Can \(\mathrm{Fe}^{2+}\) and \(\mathrm{Mn}^{2+}\) be separated by precipitating \(\mathrm{FeS}(\mathrm{s})\) and not \(\mathrm{MnS}(\mathrm{s}) ?\) Assume \(\left[\mathrm{Fe}^{2+}\right]=\left[\mathrm{Mn}^{2+}\right]=\) \(\left[\mathrm{H}_{2} \mathrm{S}\right]=0.10 \mathrm{M} .\) Choose a \(\left[\mathrm{H}_{3} \mathrm{O}^{+}\right]\) that ensures maximum precipitation of \(\mathrm{FeS}(\mathrm{s})\) but not \(\mathrm{MnS}(\mathrm{s}) .\) Will the separation be complete? For \(\mathrm{FeS}, K_{\mathrm{spa}}=6 \times 10^{2} ;\) for \(\mathrm{MnS}, K_{\mathrm{spa}}=3 \times 10^{7}\).

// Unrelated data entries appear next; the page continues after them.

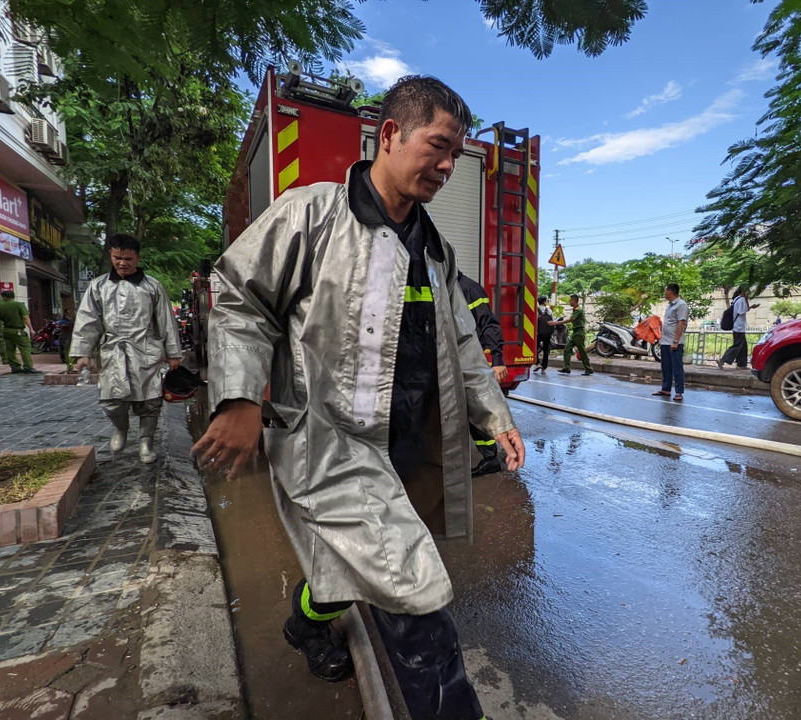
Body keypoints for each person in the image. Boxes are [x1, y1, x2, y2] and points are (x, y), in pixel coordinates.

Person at [190, 75, 524, 720]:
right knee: (412, 588)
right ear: (390, 135)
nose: (450, 166)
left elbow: (460, 345)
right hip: (333, 440)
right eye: (439, 146)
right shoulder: (311, 213)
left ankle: (308, 622)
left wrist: (494, 416)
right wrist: (237, 399)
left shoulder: (435, 248)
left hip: (414, 440)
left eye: (458, 153)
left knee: (366, 560)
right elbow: (239, 298)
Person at [69, 234, 182, 464]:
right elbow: (88, 320)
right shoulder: (98, 286)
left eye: (128, 258)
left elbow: (165, 320)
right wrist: (83, 353)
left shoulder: (153, 286)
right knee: (112, 401)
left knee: (150, 402)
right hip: (113, 350)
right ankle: (121, 428)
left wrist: (173, 354)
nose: (122, 263)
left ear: (138, 258)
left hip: (146, 350)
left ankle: (146, 442)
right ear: (111, 255)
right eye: (117, 257)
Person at [457, 271, 507, 477]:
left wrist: (497, 359)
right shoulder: (440, 286)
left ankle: (490, 458)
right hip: (448, 361)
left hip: (468, 361)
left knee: (475, 410)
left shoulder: (468, 288)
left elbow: (488, 324)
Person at [653, 283, 688, 401]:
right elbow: (668, 323)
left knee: (677, 367)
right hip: (665, 341)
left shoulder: (681, 305)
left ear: (670, 291)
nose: (664, 293)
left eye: (665, 291)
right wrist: (661, 338)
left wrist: (676, 341)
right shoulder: (669, 305)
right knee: (666, 366)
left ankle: (679, 392)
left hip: (675, 342)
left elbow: (681, 324)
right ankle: (666, 388)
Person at [0, 290, 38, 374]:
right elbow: (25, 317)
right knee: (25, 348)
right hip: (18, 330)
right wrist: (31, 329)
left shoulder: (0, 307)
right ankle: (28, 366)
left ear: (4, 297)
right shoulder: (19, 305)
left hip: (6, 330)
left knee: (10, 350)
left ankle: (15, 367)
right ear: (13, 296)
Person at [550, 294, 593, 376]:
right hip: (575, 333)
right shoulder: (575, 309)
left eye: (570, 300)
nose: (569, 302)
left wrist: (555, 323)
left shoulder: (578, 309)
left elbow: (570, 320)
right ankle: (567, 367)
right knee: (567, 349)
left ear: (574, 301)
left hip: (579, 333)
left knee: (582, 351)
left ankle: (589, 368)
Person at [717, 287, 759, 369]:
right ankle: (723, 360)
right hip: (739, 326)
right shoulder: (741, 300)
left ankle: (741, 364)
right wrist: (747, 302)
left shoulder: (737, 299)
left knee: (743, 347)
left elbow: (743, 309)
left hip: (738, 326)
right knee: (737, 345)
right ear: (743, 291)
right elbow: (742, 311)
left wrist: (750, 306)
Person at [535, 295, 553, 374]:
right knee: (546, 350)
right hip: (547, 333)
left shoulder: (536, 311)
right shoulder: (549, 311)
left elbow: (535, 322)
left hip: (539, 332)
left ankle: (537, 363)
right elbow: (552, 320)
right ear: (544, 301)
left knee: (535, 348)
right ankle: (544, 368)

The general form for a solubility product expression is \(Ksp = [M^z+][A^y-]\), where M is the cation, A is the anion, z and y are their charges. For FeS, \(Ksp = [Fe^{2+}][HS^-]\). Since H2S is a weak acid, the concentration of HS- can be approximated as concentration of H2S. Therefore, for FeS, \(Ksp = [Fe^{2+}][H2S]\). Similarly, for MnS, \(Ksp = [Mn^{2+}][H2S]\).

From the expressions above, it can be seen that the [H2S] needed to begin precipitation of each metal is just \(Ksp/M^{2+}\) . It is given in the problem statement that [Fe^{2+}] = [Mn^{2+}] = [H2S] = 0.1 M . We want to find a [H_{3}O^+] that ensures maximum precipitation of FeS and not MnS. Let's denote [H_{3}O^+] as h, and [HS^-] as hs. The equilibrium concentration of HS^- can be estimated using the equilibrium constant expression for the ionization of H2S in water, which is \(Kws = [HS^-][H_{3}O^+]/ [H2S]\). Substituting, we get hs = \(Kws \cdot [H2S]/ h\). As the [HS^-] need for precipitation is bigger for FeS, set hs to match the [HS^-] needed for precipitation for both ions, that is \(Ksp_{Fe}/[Fe^{2+}] = Ksp_{Mn}/[Mn^{2+}]\). Substitute into \(Kws \cdot [H2S]/ h = Ksp_{Fe}/[Fe^{2+}] \)Solving for h, we get, h = \(Kws \cdot [H2S] \cdot [Fe^{2+}]/Ksp_{Fe}\)

To evaluate if the separation is complete, compare hs needed for precipitation of FeS with that of MnS. If hs needed for MnS precipitation is larger than that of FeS, then separation is complete. On the other hand, if hs needed for MnS precipitation is smaller than that required for FeS, then separation will not be complete.